Simon says listen to Joe
Simon Bridges writes:
Most New Zealanders may not have heard of Joe Manchin. But 74-year-old Joe is a United States senator from West Virginia who has recently become one of the most important people in the world’s most powerful democracy.
The reason is that, in an evenly divided senate of 100, Manchin’s fellow Democrat, President Joe Biden, needs his support to pass the sweeping $2 trillion (yes, trillion) Build Back Better plan.
Actually it is worse than that. The BBB plan will really cost closer to $5 trillion, or around $15,000 per US resident, if you ignore the accounting tricks.
Manchin, though, on the eve of Christmas, decided to vote against the bill. His view is that the US already has high inflation, that inflation is hurting workers and families in his state, and that all the spending in the proposal would simply fuel that inflation.
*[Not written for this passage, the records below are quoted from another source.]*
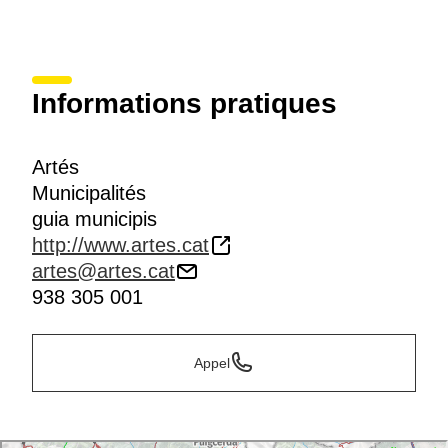
Informations pratiques
Artés
Municipalités
guia municipis
http://www.artes.cat
artes@artes.cat
938 305 001
Appel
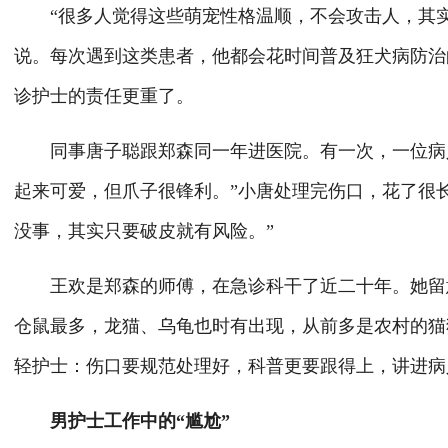
“很多人觉得这些萌宠性格温顺，不会攻击人，其实
说。每次遇到这类患者，他都会花时间普及狂犬病防治
诊护士的责任更重了。
同事唐子聪跟郑森同一年进医院。有一次，一位病人
起来可爱，但爪子很锋利。”小唐处理完伤口，花了很
没事，其实只要破皮就有风险。”
王欢是郑森的师傅，在急诊科干了近二十年。她留意
仓鼠最多，龙猫、乌龟也时有出现，从前多是农村的猫
轻护士：伤口要规范处理好，科普更要跟得上，讲进病
男护士工作中的“尴尬”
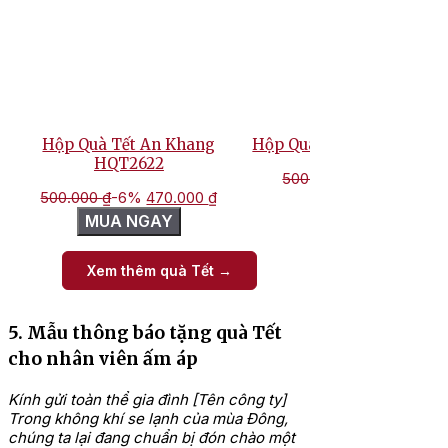
Hộp Quà Tết An Khang
Hộp Quà Tết Phúc Lộc HQ
HQT2622
Giá
500.000
₫
-6%
470.00
Giá
Giá
gốc
500.000
₫
-6%
470.000
₫
MUA NGAY
gốc
hiện
là:
MUA NGAY
là:
tại
500.000 
500.000 ₫.
là:
Xem thêm quà Tết →
470.000 ₫.
5. Mẫu thông báo tặng quà Tết
cho nhân viên ấm áp
Kính gửi toàn thể gia đình [Tên công ty]
Trong không khí se lạnh của mùa Đông,
chúng ta lại đang chuẩn bị đón chào một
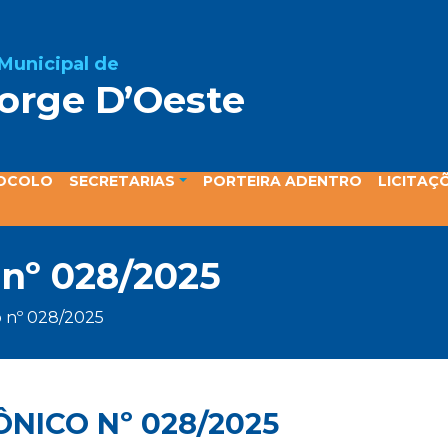
 Municipal de
orge D’Oeste
ta
OCOLO
SECRETARIAS
PORTEIRA ADENTRO
LICITAÇ
 nº 028/2025
o nº 028/2025
NICO Nº 028/2025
Currently, inflation in the US is 6.8 per cent, the highest it has been since 1982. In New Zealand, it isn’t that high, at 4.9 per cent, but again, if you take out one-off GST increases, it’s the highest we’ve seen it since the 1980s, and well above the global rate for 2021 of 3.5 per cent.
Yep inflation in NZ is at a 30 year high.
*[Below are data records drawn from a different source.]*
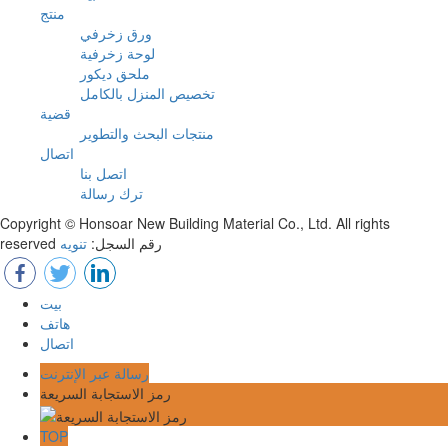
منتج
ورق زخرفي
لوحة زخرفية
ملحق ديكور
تخصيص المنزل بالكامل
قضية
منتجات البحث والتطوير
اتصال
اتصل بنا
ترك رسالة
Copyright © Honsoar New Building Material Co., Ltd. All rights
reserved رقم السجل:
تنويه
بيت
هاتف
اتصال
رسالة عبر الإنترنت
رمز الاستجابة السريعة
TOP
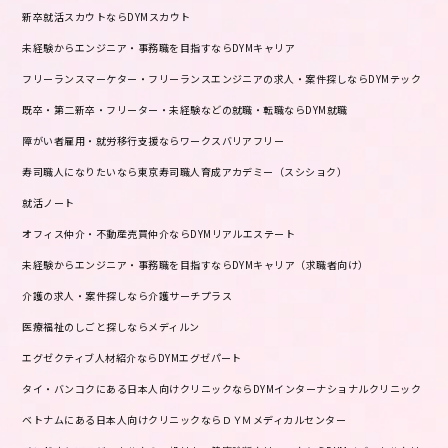
新卒就活スカウトならDYMスカウト
未経験からエンジニア・事務職を目指すならDYMキャリア
フリーランスマーケター・フリーランスエンジニアの求人・案件探しならDYMテック
既卒・第二新卒・フリーター・未経験などの就職・転職ならDYM就職
障がい者雇用・就労移行支援ならワークスバリアフリー
寿司職人になりたいなら東京寿司職人育成アカデミー（スシショク）
就活ノート
オフィス仲介・不動産売買仲介ならDYMリアルエステート
未経験からエンジニア・事務職を目指すならDYMキャリア（求職者向け）
介護の求人・案件探しなら介護サーチプラス
医療福祉のしごと探しならメディルン
エグゼクティブ人材紹介ならDYMエグゼパート
タイ・バンコクにある日本人向けクリニックならDYMインターナショナルクリニック
ベトナムにある日本人向けクリニックならＤＹＭメディカルセンター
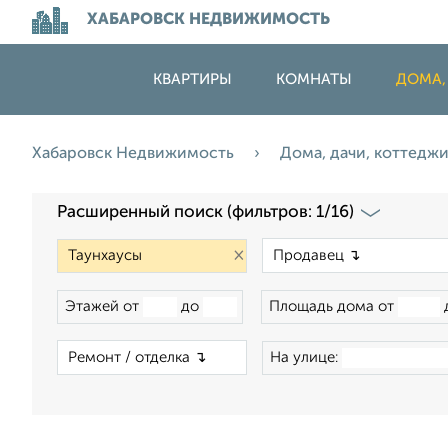
ХАБАРОВСК НЕДВИЖИМОСТЬ
КВАРТИРЫ
КОМНАТЫ
ДОМА,
Хабаровск Недвижимость
Дома, дачи, коттедж
Расширенный поиск (фильтров: 1/16)
×
Этажей от
до
Площадь дома от
×
На улице:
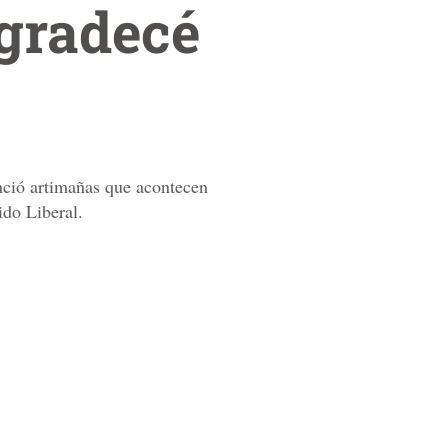
Agradecé
nció artimañas que acontecen
tido Liberal.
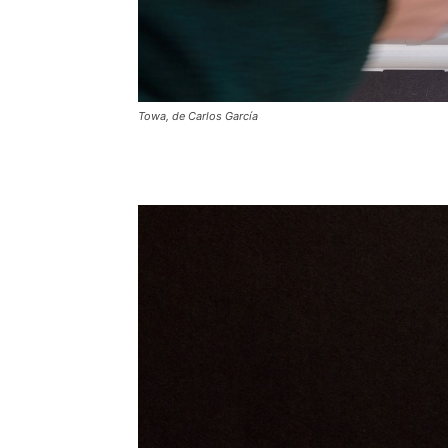
Towa, de Carlos García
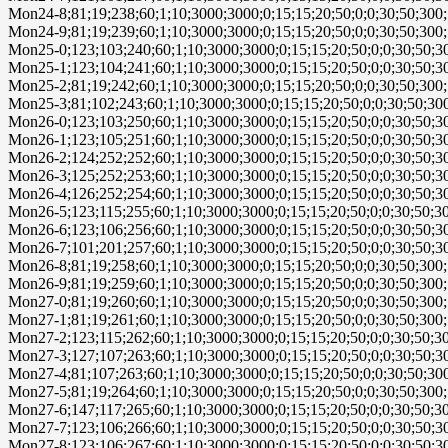
Mon24-8;81;19;238;60;1;10;3000;3000;0;15;15;20;50;0;0;30;50;300;
Mon24-9;81;19;239;60;1;10;3000;3000;0;15;15;20;50;0;0;30;50;300;
Mon25-0;123;103;240;60;1;10;3000;3000;0;15;15;20;50;0;0;30;50;30
Mon25-1;123;104;241;60;1;10;3000;3000;0;15;15;20;50;0;0;30;50;30
Mon25-2;81;19;242;60;1;10;3000;3000;0;15;15;20;50;0;0;30;50;300;
Mon25-3;81;102;243;60;1;10;3000;3000;0;15;15;20;50;0;0;30;50;300
Mon26-0;123;103;250;60;1;10;3000;3000;0;15;15;20;50;0;0;30;50;30
Mon26-1;123;105;251;60;1;10;3000;3000;0;15;15;20;50;0;0;30;50;30
Mon26-2;124;252;252;60;1;10;3000;3000;0;15;15;20;50;0;0;30;50;30
Mon26-3;125;252;253;60;1;10;3000;3000;0;15;15;20;50;0;0;30;50;30
Mon26-4;126;252;254;60;1;10;3000;3000;0;15;15;20;50;0;0;30;50;30
Mon26-5;123;115;255;60;1;10;3000;3000;0;15;15;20;50;0;0;30;50;30
Mon26-6;123;106;256;60;1;10;3000;3000;0;15;15;20;50;0;0;30;50;30
Mon26-7;101;201;257;60;1;10;3000;3000;0;15;15;20;50;0;0;30;50;30
Mon26-8;81;19;258;60;1;10;3000;3000;0;15;15;20;50;0;0;30;50;300;
Mon26-9;81;19;259;60;1;10;3000;3000;0;15;15;20;50;0;0;30;50;300;
Mon27-0;81;19;260;60;1;10;3000;3000;0;15;15;20;50;0;0;30;50;300;
Mon27-1;81;19;261;60;1;10;3000;3000;0;15;15;20;50;0;0;30;50;300;
Mon27-2;123;115;262;60;1;10;3000;3000;0;15;15;20;50;0;0;30;50;30
Mon27-3;127;107;263;60;1;10;3000;3000;0;15;15;20;50;0;0;30;50;30
Mon27-4;81;107;263;60;1;10;3000;3000;0;15;15;20;50;0;0;30;50;300
Mon27-5;81;19;264;60;1;10;3000;3000;0;15;15;20;50;0;0;30;50;300;
Mon27-6;147;117;265;60;1;10;3000;3000;0;15;15;20;50;0;0;30;50;30
Mon27-7;123;106;266;60;1;10;3000;3000;0;15;15;20;50;0;0;30;50;30
Mon27-8;123;106;267;60;1;10;3000;3000;0;15;15;20;50;0;0;30;50;30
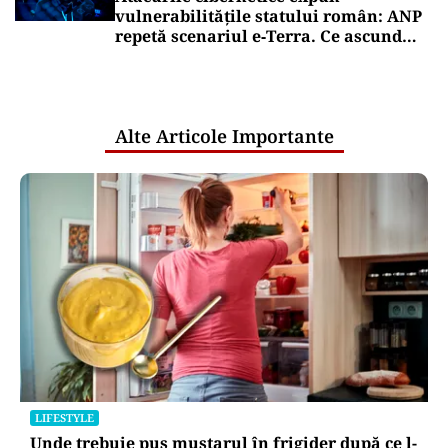
vulnerabilitățile statului român: ANP
repetă scenariul e‑Terra. Ce ascund
comunicările oficiale și cine răspunde
pentru mentenanța IT a instituțiilor
publice
Alte Articole Importante
LIFESTYLE
Unde trebuie pus muștarul în frigider după ce l-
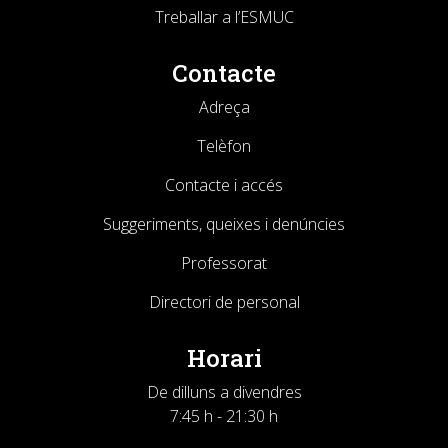
Treballar a l’ESMUC
Contacte
Adreça
Telèfon
Contacte i accés
Suggeriments, queixes i denúncies
Professorat
Directori de personal
Horari
De dilluns a divendres
7:45 h - 21:30 h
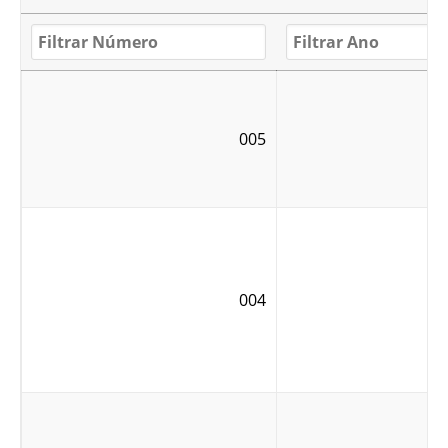
005
004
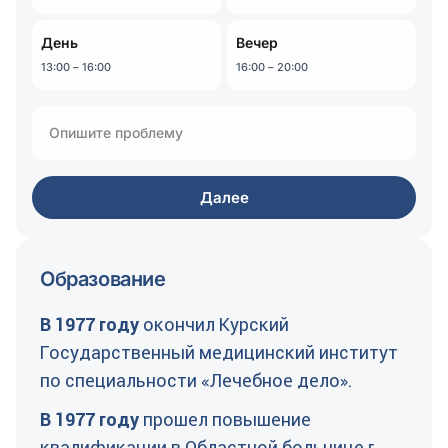
День
Вечер
13:00 – 16:00
16:00 – 20:00
Далее
Образование
В 1977 году
окончил Курский
Государственный медицинский институт
по специальности «Лечебное дело».
В 1977 году
прошел повышение
квалификации в Областной больнице г.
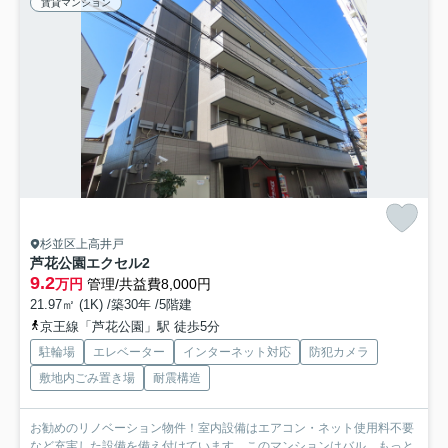
賃貸マンション
杉並区上高井戸
芦花公園エクセル2
9.2
万円
管理/共益費8,000円
21.97㎡ (1K) /築30年 /5階建
京王線「芦花公園」駅 徒歩5分
駐輪場
エレベーター
インターネット対応
防犯カメラ
敷地内ごみ置き場
耐震構造
お勧めのリノベーション物件！室内設備はエアコン・ネット使用料不要
など充実した設備を備え付けています。このマンションはバル...
もっと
Finance Minister Grant Robertson has taken government spending up 40 per cent since National was in office, and has signalled a staggering $128 billion spendup this year, some 68 per cent higher. National accepts we needed to borrow and spend more at the height of the Covid crisis, and public spending is important for things like transport, health, education, and police.
But you can have too much of a good thing for too long, and the quality of the spending by Grant Robertson has been pretty loose. Now, in a tight economy, with supply chain and labour constraints, public spending is just competing with others for goods, services, and staff, and driving inflation higher.
The quality of much of the spending is abysmal, and every family pays for it through both inflation and increased debt.